Malingering is rarely discussed in the medical curriculum. There are discussions on all manners of disease, including those that occur in one-in-a-million people. I've never heard anyone talk about malingering. Everyone knows that it exists, no one likes it, and those who try to talk about it are silenced.
Malingering is worth talking about because it happens and not talking about it makes it go away. If students don't learn about malingering in a lecture, they will learn about it informally in work rooms and on rounds, almost certainly without the wisdom and compassion Dr. Tracy would have brought to the topic. Informal rules in medicine assume patients will lie. For example, clinicians are taught to double the amount of alcohol a patient says they consume. The informal curriculum of medical school is not the best place to learn about malingering.
Not talking about malingering in a formal setting may increase the chances that patients will be ignored, marginalized, and disbelieved. They will not learn this anywhere else.
Potential pitfalls in treating these individuals need to be learned by students. Patients who feign symptoms and then receive unnecessary tests and procedures can be dangerous. I have seen them receive potentially devastating side effects, such as thrombolytic medications for strokes.
Students need to learn that faking or exaggerating symptoms is not an all-or-nothing phenomenon. If I caught a patient with one of the tricks, I might have dismissed them. Some people with legitimate illness may exaggerate their symptoms so they are not ignored or to communicate their discomfort to clinicians, though this is not malingering of course. It's not easy, but it's not made easier by forbidding discussions of malingering.
The effect of malingering on clinicians is almost completely ignored. Malingering can cause clinicians to believe everyone is lying to them.
The patients who are deliberately deceptive seem to have an outsize influence on the practice of medicine. During internship and residency, young doctors are repeatedly fooled, and therefore embarrassed, by patients. Drug addicts are notorious for presenting themselves as model citizens with serious pain problems. After several episodes of unwittingly giving an addict a fix, or a prescription for drugs that will be sold, young doctors begin to listen to a patients’ stories with increasing cynicism. The subtext for many physicians, consciously or unconsciously, is that they must be convinced that the patient is telling the truth.
In a Medscape survey from 2016 malingerers were rated as the most likely to cause bias. No one likes to be deceived, so clinicians should be encouraged to talk about how malingering makes them feel.
I am often distrustful of prisoners. I am not proud of this fact, but after seeing wheelchair-bound prisoners suddenly regain the ability to walk after being released, it is an association at this point. Knowing my biases, I try to make sure I don't miss anything for patients who I am automatically suspicious of. I've seen that many times and it's terrible when it happens.

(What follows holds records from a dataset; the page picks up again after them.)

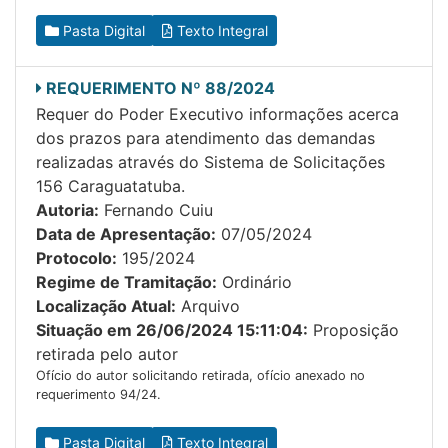
Pasta Digital
Texto Integral
REQUERIMENTO Nº 88/2024
Requer do Poder Executivo informações acerca
dos prazos para atendimento das demandas
realizadas através do Sistema de Solicitações
156 Caraguatatuba.
Autoria:
Fernando Cuiu
Data de Apresentação:
07/05/2024
Protocolo:
195/2024
Regime de Tramitação:
Ordinário
Localização Atual:
Arquivo
Situação em 26/06/2024 15:11:04:
Proposição
retirada pelo autor
Ofício do autor solicitando retirada, ofício anexado no
requerimento 94/24.
Pasta Digital
Texto Integral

It is difficult to manage people who malinger. Confronting them is counter productive as they may feel like they have to keep the sick role. Instead, clinicians should do their best to maintain an alliance with them and express optimism about their condition, so there is no shame when they get better.
Understanding is not advanced with Acquiescence and Silence.

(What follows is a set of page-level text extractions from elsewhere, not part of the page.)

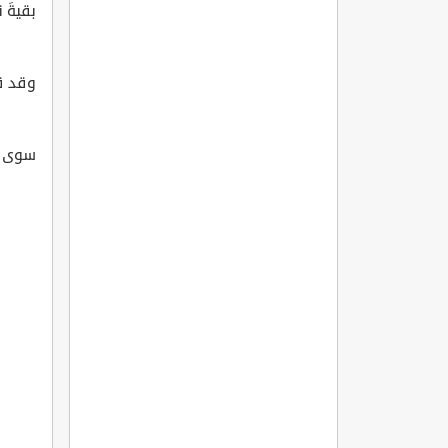
بقيةَ 
وقد قل
سوى ال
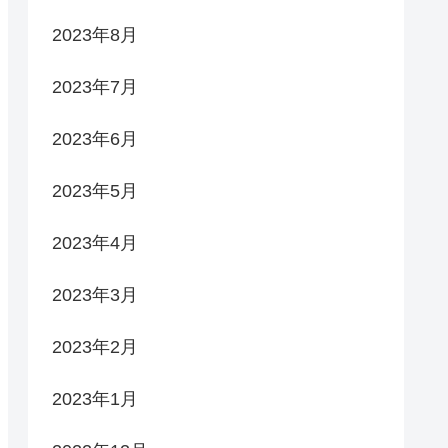
2023年8月
2023年7月
2023年6月
2023年5月
2023年4月
2023年3月
2023年2月
2023年1月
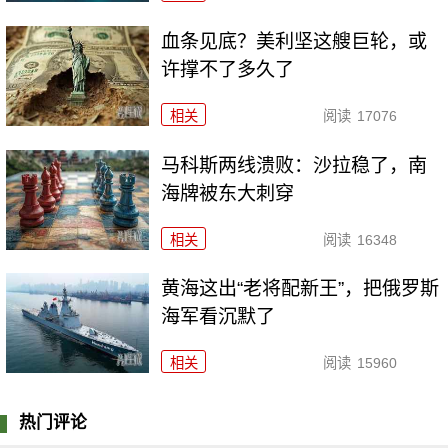
血条见底？美利坚这艘巨轮，或
许撑不了多久了
相关
阅读
17076
马科斯两线溃败：沙拉稳了，南
海牌被东大刺穿
相关
阅读
16348
黄海这出“老将配新王”，把俄罗斯
海军看沉默了
相关
阅读
15960
热门评论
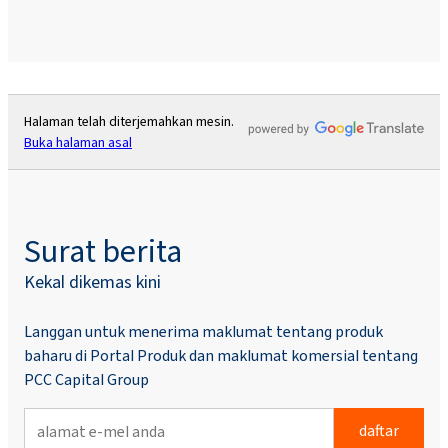
Halaman telah diterjemahkan mesin.
Buka halaman asal
Surat berita
Kekal dikemas kini
Langgan untuk menerima maklumat tentang produk
baharu di Portal Produk dan maklumat komersial tentang
PCC Capital Group
daftar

Most people have legitimate reasons to malinger, and the railroad employees who pretended to be sick are outliers.
A prisoner who is housed with rival gang members may be faking a seizure to escape. I've seen all of this and more and most patients just want to get food and sleep. This is an adaptive response for a homeless person on a cold night.
People who malinger should be treated with respect and kindness. Most of them are marginalized. They usually have no one to help them. They deserve our sympathy even if the hospital is not the right place for them to get food and a bed.
A physical therapist wrote that he didn't agree with Dr. Tracy's decision to cancel his talk.
The reasons you give for cancelling seem to be exactly the reasons why you should give this talk. We need people with specific expertise to help others understand, to shift paradigms. Understanding isn’t advanced with acquiescence and silence.
Dr. Tracy should teach students about malingering.